Sinusoidal modeling (SM) and hybrid sinusoidal + transient + noise modeling (STN) are well established signal processing frameworks applicable to speech and audio analysis, time and pitch scaling, enhancement, restoration, source separation, automatic recognition, watermarking, compression, and synthesis [1-11]. Within a STN model, the signal is modeled as a sum of transients (a sequence of damped sinusoids or short-time impulses), quasi-sinusoids with continuously varying magnitudes and frequencies (called the deterministic component), and a stochastic component (noise), whose short-time power spectra envelope changes over time. In order to achieve such representation, the input signal is decomposed into impulse-like wideband components, narrow-band components, and the residual. For sinusoidal analysis, the signal is split to overlapping segments called frames, its magnitude spectrum is computed in each frame, quasi-sinusoidal partials are detected as distinctive peaks, and corresponding parameters (frequency, amplitude and phase) are estimated. Subsequently, these peaks are linked between neighboring frames, by a tracking algorithm that takes into account various continuity criteria and forms sinusoidal trajectories. A reconstruction of signal from the trajectory data is possible by generating quasi-sinusoidal components in a sample by sample manner, with continuously variable parameters that are interpolated between the estimated and linked parameters. This reconstructed signal may by subtracted from the original signal in order to obtain a residual. The residual contains mostly non-sinusoidal part of the signal and is usually modeled as a non-stationary noise with varying intensity and spectral envelope. The spectral envelope may be modeled as an all-pole filter response, e.g. by the use of the LPC technique.

Developers:

Maciej Bartkowiak, **mbartkow_at_multimedia.edu.pl**

Tomasz Żernicki, **tomasz.zernicki_at_zylia.pl**

Łukasz Januszkiewicz, **ljanuszkiewicz_at_multimedia.edu.pl**

References:

- T.F. Quatieri, R. J. McAulay, "Speech analysis/synthesis based on a sinusoidal representation", IEEE Trans. on Acoustics, Speech and Signal Processing, vol. 34, no. 4, 1986.
- J.O.Smith, X.Serra, "PARSHL: An Analysis/Synthesis Program for Non-Harmonic Sounds Based on a Sinusoidal Representation", Int.

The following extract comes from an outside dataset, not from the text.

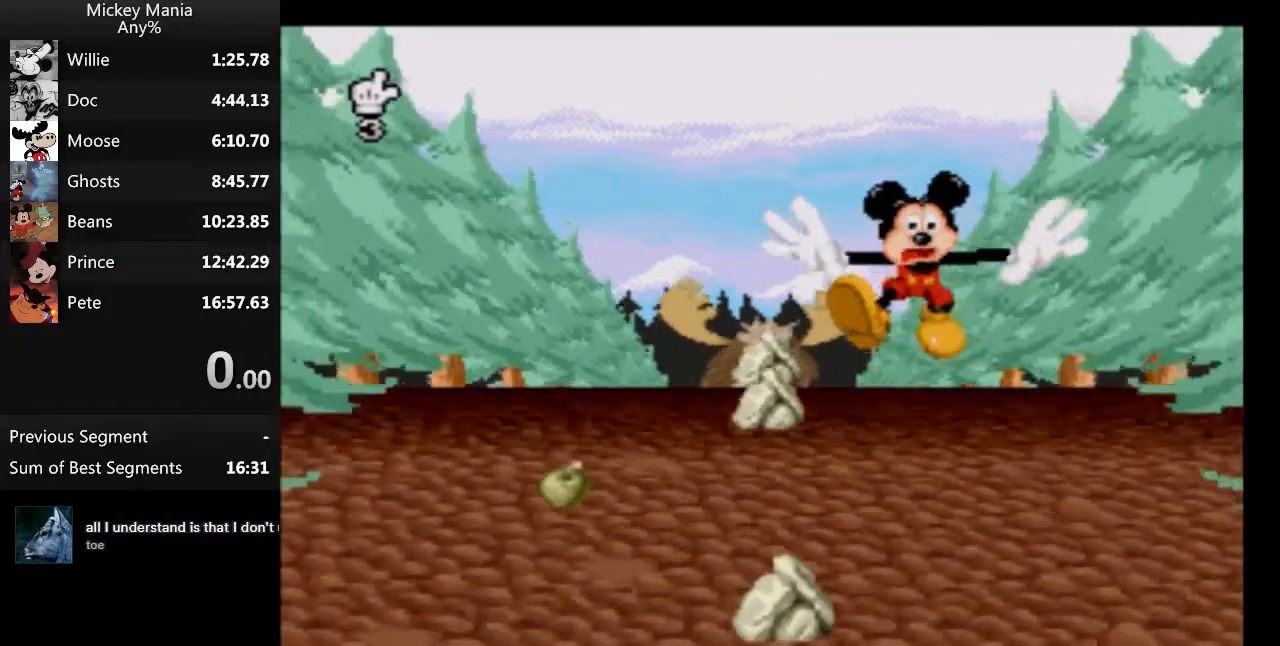
{"buttons": [], "events": []}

Computer Music Conference, 1987
- G. Peeters, X. Rodet, "SINOLA: A New Analysis/Synthesis Method using Spectrum Peak Shape Distortion, Phase and Reassigned Spectrum", Proc. International Computer Music Conference (ICMC), Beijing.
- K. Fitz, L. Haken, "Sinusoidal modeling and manipulation using Lemur", Computer Music Journal, 20:4, Winter 1996
- M. Macon, L. Jensen, J. Oliverio, M. Clements, E. George, "A Singing Voice Synthesis System Based on Sinusoidal Modeling", Proc. ICASSP'97, vol. 1, 1997
- T. Verma, T.H.Y. Meng, "Time Scale Modification Using a Sines + Transients + Noise Model", Proc. DAFx'98, Barcelona, 1998
- H. Purnhagen, B. Edler, Ch. Ferekidis, "Object-Based Analysis/Synthesis Audio Coder for Very Low Bit Rates", Paper 4747, Proc. 104th AES Convention, 1998
- T. Tolonen, "Methods for Separation of Harmonic Sound Sources Using Sinusoidal Modeling", Paper 4958, Proc. 106th AES Convention, May 1999
- L. Girin, S. Marchand, "Watermarking of speech signals using the sinusoidal model and frequency modulation of the partials", Proc. ICASSP'04, vol.1, 2004
- J. Jensen, J.H.L. Hansen, "Speech enhancement using a constrained iterative sinusoidal model", IEEE Trans. SAP, vol.9, no.7, 2001
- T.Heittola, A.Klapuri, T.Virtanen, "Musical Instrument Recognition in Polyphonic Audio Using Source-Filter Model for Sound Separation", Proc. ISMIR 2009

The **hybrid sinusoidal modeling Matlab toolbox** offered on this webpage is an open-source project
intended strictly for research and educational purposes. The package is currently
under development. The current version is a second release, however occasional bugs
may still occur. We are open for any comments, bug reports and suggestions of further development.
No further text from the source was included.